Exotic animals and hunting

Jack O'Conner

New member
I have no affiliation with game ranches at all. Most of the photos of exotics were copied from non-copywrited web sources. I'm a building Inspector in western South Dakota. Code compliance, plans review, and such. Not very exciting but I like to be outdoors and involved with construction.

Exotics right here in the Black Hills! Rocky mountain goats were introduced from Montana over a century ago. Desert bighorn sheep from southern California introduced to Badlands in late 1940's. Rocky mountain bighorn sheep introduced to the Black Hills in 1950's and 60's. They're all thriving.

Many exotic game ranches in Texas, Florida, and even Pennsylvania, Ohio, New York, and Tennessee. Couple in Missouri and Maine. This is spreading because of hunter interest and profits. The hunt does NOT have to be canned. A guy can make it challenging by hunting with a handgun, archery, muzzle-loader, slug shooting shotgun, or lever action carbine. Stalking to within 75 yards or less is anything but easy on the better managed ranches.

Please do not ask me to recommend a specific game ranch. You can easily conduct your own research. Look at size (acres), length (years) of operation, ask for references and call a few guys who hunted there.

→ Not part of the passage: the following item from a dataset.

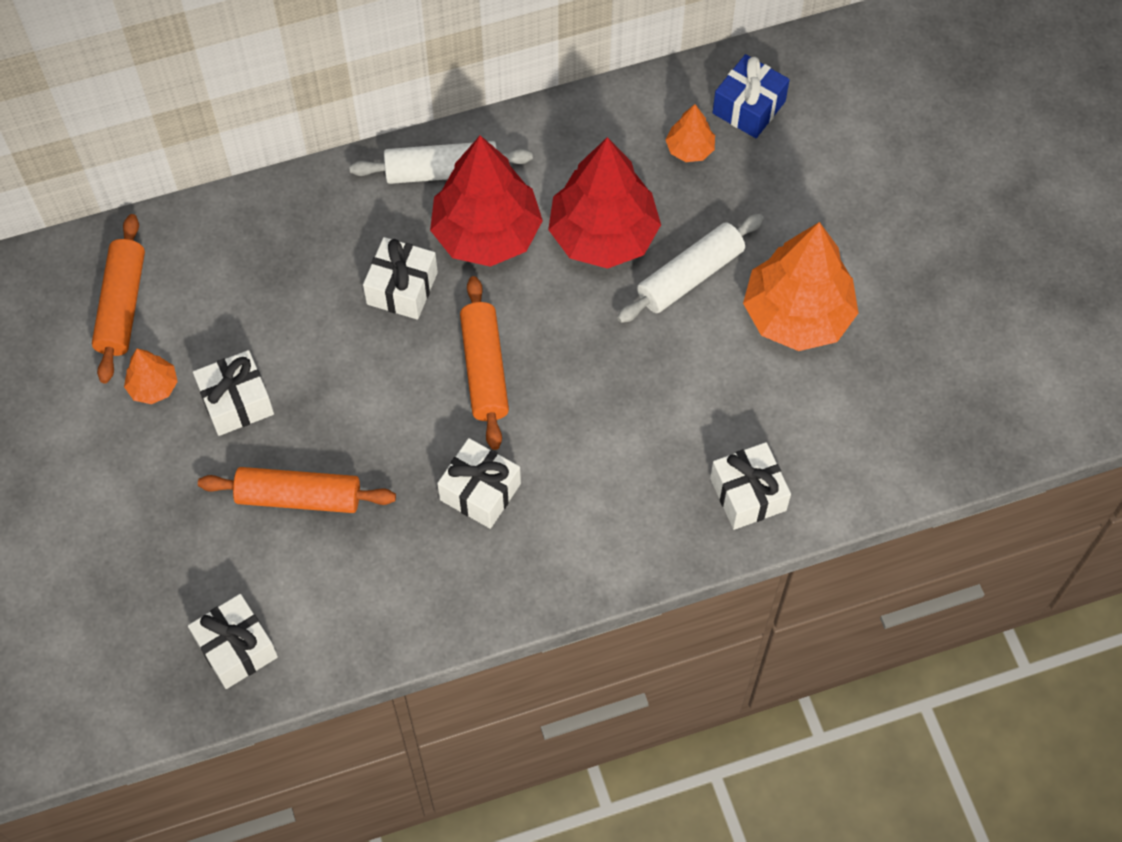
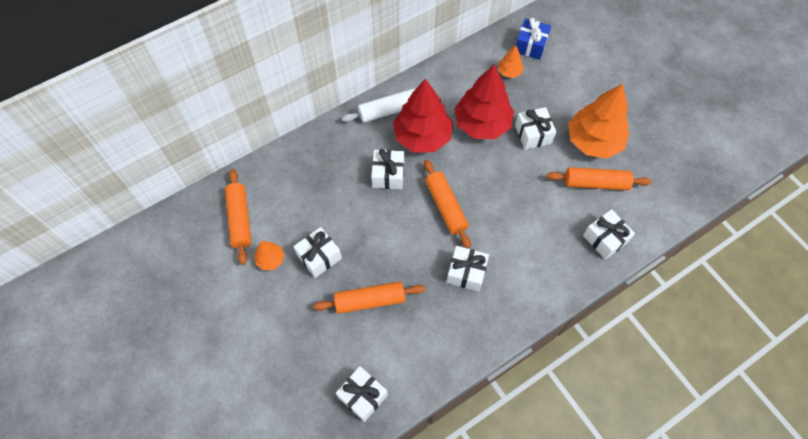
camera: 15 degrees left, 0 degrees up
(690, 276) = (533, 134): white rolling pin -> white gift
(771, 392) = (596, 183): none -> orange rolling pin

Why do I like the exotics? I truely enjoy seeing the many animal species. Sort of like a huge zoo. Not really a zoo but I hope you know what I mean. For the trophy collector there is what is commonly known as the Grande Slam of American Exotics. I plan to share more photos and facts of each of these animals considered part of this Grande Slam. Will I ever complete this Grande Slam? No, I'm not wealthy. But I plan to hunt a few of the deer species within the next 5 years or so.
Jack
 
Exotics and Hunting?

IMHO, the two are mutually exclusive. Shooting farm raised animals that are raised and contained in a limited enviroment is, well, shooting, not hunting.
Personally, I don't mind what folks do, but at least call it what it is.